• ACTIVITY
The following data has a line with "By default, Windows" and a line with "the swt.autoScale property". Write out exactly those lines and all the lines between them.

• Dataset entries
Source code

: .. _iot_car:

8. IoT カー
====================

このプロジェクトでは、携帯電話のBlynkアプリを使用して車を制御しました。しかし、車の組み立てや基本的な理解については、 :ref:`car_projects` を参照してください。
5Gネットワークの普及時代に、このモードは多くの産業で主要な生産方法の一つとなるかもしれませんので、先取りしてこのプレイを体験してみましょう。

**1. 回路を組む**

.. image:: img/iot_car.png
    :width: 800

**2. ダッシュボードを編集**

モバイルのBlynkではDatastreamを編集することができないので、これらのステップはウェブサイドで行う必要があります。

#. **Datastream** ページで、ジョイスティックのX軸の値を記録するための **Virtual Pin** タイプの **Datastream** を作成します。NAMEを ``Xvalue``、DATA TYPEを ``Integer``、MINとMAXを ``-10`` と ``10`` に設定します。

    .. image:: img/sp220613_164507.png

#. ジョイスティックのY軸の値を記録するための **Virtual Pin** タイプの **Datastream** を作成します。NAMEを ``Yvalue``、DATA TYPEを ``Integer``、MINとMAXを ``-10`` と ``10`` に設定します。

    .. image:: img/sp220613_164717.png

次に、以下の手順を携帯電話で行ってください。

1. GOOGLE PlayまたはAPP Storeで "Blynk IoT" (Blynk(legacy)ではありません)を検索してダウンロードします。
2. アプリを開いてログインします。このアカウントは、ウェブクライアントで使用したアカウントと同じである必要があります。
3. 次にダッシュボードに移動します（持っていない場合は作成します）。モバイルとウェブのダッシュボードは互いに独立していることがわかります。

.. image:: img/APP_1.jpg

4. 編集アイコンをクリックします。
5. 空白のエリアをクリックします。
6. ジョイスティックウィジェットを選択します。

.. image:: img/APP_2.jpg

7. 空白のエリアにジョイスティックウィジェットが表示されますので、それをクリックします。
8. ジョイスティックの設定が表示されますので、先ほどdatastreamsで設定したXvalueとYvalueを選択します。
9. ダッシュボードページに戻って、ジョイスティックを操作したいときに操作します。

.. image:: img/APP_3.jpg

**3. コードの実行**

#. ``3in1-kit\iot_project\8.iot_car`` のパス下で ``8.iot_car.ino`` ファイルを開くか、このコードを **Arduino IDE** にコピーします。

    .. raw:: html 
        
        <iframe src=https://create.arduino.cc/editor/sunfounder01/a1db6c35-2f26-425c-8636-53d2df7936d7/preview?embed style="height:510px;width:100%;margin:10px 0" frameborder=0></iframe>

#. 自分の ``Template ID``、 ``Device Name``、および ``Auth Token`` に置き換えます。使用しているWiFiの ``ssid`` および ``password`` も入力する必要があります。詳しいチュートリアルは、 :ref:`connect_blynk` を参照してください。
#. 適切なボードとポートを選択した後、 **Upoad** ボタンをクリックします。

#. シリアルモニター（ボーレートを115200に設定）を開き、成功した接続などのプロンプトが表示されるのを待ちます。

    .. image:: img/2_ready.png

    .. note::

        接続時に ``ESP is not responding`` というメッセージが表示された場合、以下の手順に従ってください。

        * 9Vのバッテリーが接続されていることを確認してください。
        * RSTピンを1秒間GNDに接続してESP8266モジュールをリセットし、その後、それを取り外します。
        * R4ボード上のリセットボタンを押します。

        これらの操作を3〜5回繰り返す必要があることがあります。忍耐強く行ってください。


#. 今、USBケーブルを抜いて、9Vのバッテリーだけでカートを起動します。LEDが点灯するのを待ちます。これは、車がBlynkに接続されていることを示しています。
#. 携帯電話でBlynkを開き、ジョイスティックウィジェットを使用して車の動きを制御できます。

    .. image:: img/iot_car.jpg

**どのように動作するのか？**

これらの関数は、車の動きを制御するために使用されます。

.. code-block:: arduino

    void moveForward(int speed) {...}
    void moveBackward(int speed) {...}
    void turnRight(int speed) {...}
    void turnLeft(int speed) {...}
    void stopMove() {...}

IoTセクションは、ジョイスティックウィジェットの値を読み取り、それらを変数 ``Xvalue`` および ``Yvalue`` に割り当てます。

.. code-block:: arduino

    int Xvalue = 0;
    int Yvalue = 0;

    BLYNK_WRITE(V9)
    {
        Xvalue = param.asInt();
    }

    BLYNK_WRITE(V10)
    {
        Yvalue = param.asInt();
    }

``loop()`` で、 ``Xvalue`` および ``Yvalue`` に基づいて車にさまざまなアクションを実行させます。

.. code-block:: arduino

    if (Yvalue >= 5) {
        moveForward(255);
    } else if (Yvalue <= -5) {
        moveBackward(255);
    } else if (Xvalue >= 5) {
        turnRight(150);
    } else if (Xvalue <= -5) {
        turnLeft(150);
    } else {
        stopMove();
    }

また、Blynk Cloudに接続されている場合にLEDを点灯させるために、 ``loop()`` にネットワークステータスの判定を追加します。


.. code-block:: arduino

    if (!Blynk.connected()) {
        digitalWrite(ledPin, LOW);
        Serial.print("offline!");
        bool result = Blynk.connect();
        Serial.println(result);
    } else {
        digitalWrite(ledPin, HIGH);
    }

* * *

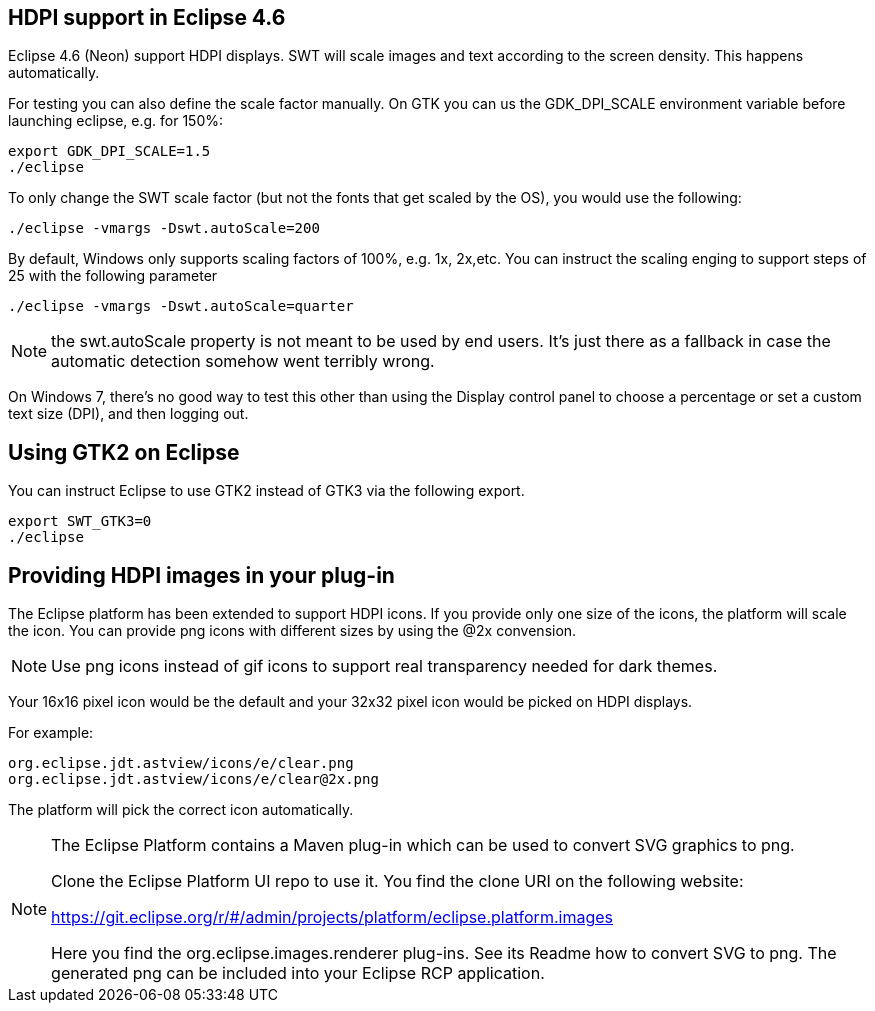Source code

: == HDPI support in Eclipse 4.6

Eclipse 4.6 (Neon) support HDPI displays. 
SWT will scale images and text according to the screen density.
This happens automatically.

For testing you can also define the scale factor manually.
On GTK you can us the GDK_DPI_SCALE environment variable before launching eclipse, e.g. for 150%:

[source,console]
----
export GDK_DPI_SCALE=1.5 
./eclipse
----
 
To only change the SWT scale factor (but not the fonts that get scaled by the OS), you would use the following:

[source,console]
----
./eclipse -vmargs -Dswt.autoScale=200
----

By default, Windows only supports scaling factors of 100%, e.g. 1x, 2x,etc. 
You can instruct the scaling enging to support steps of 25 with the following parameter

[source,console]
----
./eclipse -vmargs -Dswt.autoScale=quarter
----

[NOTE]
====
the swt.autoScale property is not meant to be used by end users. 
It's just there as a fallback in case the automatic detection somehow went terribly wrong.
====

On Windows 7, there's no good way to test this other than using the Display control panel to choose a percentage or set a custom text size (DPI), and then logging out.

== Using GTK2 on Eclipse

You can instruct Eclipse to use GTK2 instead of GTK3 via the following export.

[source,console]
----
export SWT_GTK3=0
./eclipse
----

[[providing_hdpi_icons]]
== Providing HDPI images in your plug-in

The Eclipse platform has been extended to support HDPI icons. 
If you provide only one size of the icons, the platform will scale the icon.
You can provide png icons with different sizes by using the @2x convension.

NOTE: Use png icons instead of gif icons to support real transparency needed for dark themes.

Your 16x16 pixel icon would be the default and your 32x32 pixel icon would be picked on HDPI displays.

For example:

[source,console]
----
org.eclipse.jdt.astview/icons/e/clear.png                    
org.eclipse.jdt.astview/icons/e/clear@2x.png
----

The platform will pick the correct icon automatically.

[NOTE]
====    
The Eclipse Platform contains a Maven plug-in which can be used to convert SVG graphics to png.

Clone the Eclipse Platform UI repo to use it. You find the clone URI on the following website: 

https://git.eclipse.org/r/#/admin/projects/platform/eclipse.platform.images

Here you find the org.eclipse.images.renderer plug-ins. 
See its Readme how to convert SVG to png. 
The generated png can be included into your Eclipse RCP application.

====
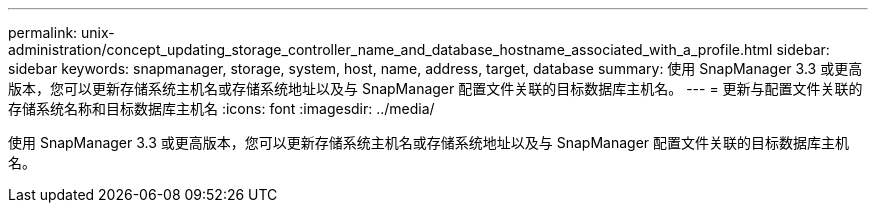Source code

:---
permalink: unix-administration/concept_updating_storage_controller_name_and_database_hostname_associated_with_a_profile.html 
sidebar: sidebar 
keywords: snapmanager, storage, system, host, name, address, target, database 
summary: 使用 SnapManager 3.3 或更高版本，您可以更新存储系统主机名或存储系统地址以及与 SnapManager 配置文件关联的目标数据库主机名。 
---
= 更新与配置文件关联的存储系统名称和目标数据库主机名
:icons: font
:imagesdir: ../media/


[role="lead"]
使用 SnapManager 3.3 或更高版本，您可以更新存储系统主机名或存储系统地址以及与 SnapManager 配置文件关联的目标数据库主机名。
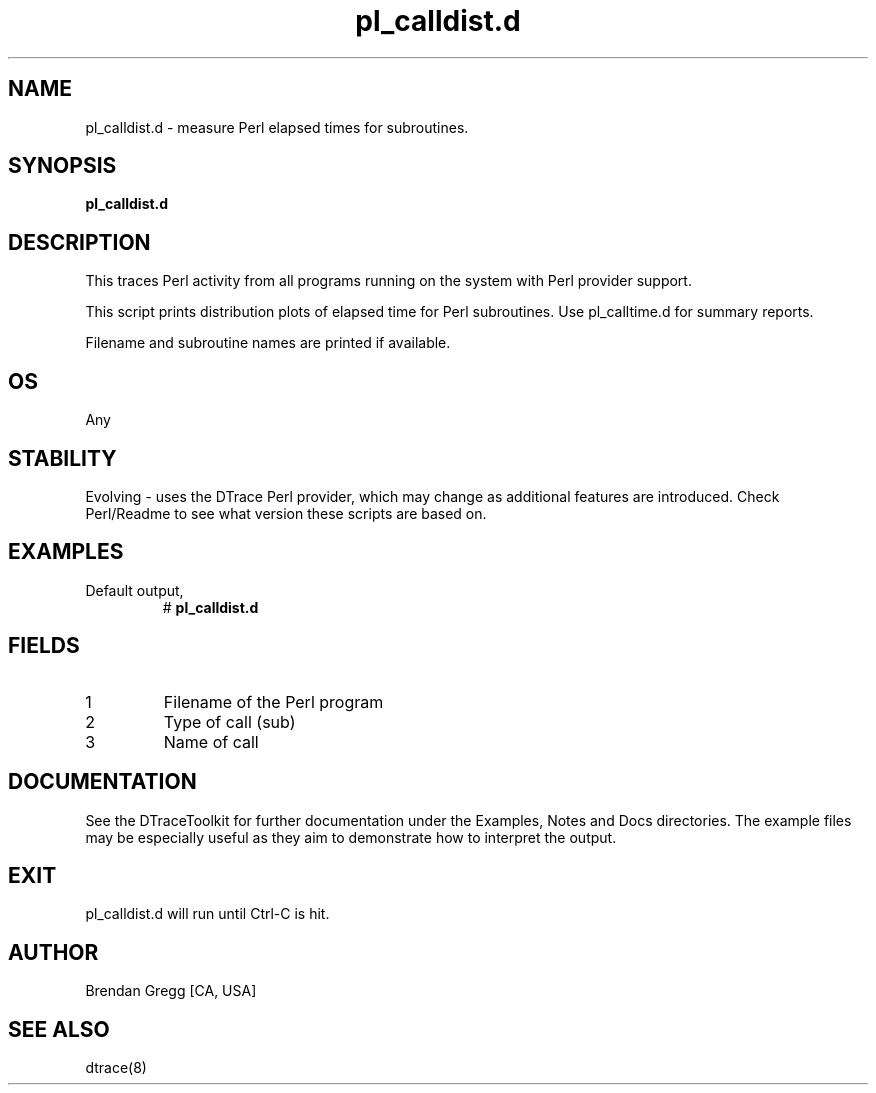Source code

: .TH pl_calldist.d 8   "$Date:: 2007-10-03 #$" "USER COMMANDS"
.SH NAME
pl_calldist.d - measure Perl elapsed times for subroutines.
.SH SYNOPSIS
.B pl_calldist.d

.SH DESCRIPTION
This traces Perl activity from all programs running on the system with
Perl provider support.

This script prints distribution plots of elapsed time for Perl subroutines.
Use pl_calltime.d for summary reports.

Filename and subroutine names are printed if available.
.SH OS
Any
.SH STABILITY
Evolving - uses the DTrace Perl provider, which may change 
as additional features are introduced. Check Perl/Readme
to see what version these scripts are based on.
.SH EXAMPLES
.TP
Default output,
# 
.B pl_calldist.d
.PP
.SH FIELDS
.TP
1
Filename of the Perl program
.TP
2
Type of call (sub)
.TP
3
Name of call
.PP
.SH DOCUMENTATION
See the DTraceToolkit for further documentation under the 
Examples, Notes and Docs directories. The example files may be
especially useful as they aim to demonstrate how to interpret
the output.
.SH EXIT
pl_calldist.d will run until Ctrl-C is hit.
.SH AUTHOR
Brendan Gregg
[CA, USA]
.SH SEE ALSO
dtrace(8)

• PROBLEM SOLUTION
By default, Windows only supports scaling factors of 100%, e.g. 1x, 2x,etc. 
You can instruct the scaling enging to support steps of 25 with the following parameter

[source,console]
----
./eclipse -vmargs -Dswt.autoScale=quarter
----

[NOTE]
====
the swt.autoScale property is not meant to be used by end users. 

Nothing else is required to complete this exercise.